_What is needed_
No line before the one containing "examined, experientially, in ourselve" is to be output; retype exactly that line and all lines that follow it to the end of the records.

^^^^

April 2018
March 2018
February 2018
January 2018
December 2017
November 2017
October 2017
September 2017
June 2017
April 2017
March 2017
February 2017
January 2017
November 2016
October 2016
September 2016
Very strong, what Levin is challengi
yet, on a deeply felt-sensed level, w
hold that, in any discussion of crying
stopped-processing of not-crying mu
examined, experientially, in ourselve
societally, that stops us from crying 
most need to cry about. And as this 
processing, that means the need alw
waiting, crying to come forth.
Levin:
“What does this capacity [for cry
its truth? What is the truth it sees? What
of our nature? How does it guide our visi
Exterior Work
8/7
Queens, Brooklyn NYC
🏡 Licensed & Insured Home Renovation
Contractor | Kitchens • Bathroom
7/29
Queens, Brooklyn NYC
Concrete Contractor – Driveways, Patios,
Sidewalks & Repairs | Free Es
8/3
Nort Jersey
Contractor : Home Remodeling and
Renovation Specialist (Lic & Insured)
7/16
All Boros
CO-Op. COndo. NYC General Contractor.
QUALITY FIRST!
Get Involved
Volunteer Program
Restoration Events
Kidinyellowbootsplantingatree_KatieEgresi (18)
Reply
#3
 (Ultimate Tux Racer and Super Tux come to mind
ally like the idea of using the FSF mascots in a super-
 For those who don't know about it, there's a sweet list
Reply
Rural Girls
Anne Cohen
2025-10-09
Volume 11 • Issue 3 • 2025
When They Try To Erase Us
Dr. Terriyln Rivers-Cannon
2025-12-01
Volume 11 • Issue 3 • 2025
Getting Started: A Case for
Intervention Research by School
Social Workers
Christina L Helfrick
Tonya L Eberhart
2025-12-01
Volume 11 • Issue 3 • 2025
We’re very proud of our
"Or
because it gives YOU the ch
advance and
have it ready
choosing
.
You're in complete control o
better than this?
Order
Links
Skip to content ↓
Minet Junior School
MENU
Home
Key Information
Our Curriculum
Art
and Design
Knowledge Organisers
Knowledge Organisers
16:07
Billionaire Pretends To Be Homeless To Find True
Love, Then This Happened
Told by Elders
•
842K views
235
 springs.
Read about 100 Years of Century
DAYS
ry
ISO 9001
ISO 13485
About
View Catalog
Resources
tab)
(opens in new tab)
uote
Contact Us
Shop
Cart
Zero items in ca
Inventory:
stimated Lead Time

^^^^

_Solution for this task_
examined, experientially, in ourselve
societally, that stops us from crying 
most need to cry about. And as this 
processing, that means the need alw
waiting, crying to come forth.
Levin:
“What does this capacity [for cry
its truth? What is the truth it sees? What
of our nature? How does it guide our visi
Exterior Work
8/7
Queens, Brooklyn NYC
🏡 Licensed & Insured Home Renovation
Contractor | Kitchens • Bathroom
7/29
Queens, Brooklyn NYC
Concrete Contractor – Driveways, Patios,
Sidewalks & Repairs | Free Es
8/3
Nort Jersey
Contractor : Home Remodeling and
Renovation Specialist (Lic & Insured)
7/16
All Boros
CO-Op. COndo. NYC General Contractor.
QUALITY FIRST!
Get Involved
Volunteer Program
Restoration Events
Kidinyellowbootsplantingatree_KatieEgresi (18)
Reply
#3
 (Ultimate Tux Racer and Super Tux come to mind
ally like the idea of using the FSF mascots in a super-
 For those who don't know about it, there's a sweet list
Reply
Rural Girls
Anne Cohen
2025-10-09
Volume 11 • Issue 3 • 2025
When They Try To Erase Us
Dr. Terriyln Rivers-Cannon
2025-12-01
Volume 11 • Issue 3 • 2025
Getting Started: A Case for
Intervention Research by School
Social Workers
Christina L Helfrick
Tonya L Eberhart
2025-12-01
Volume 11 • Issue 3 • 2025
We’re very proud of our
"Or
because it gives YOU the ch
advance and
have it ready
choosing
.
You're in complete control o
better than this?
Order
Links
Skip to content ↓
Minet Junior School
MENU
Home
Key Information
Our Curriculum
Art
and Design
Knowledge Organisers
Knowledge Organisers
16:07
Billionaire Pretends To Be Homeless To Find True
Love, Then This Happened
Told by Elders
•
842K views
235
 springs.
Read about 100 Years of Century
DAYS
ry
ISO 9001
ISO 13485
About
View Catalog
Resources
tab)
(opens in new tab)
uote
Contact Us
Shop
Cart
Zero items in ca
Inventory:
stimated Lead Time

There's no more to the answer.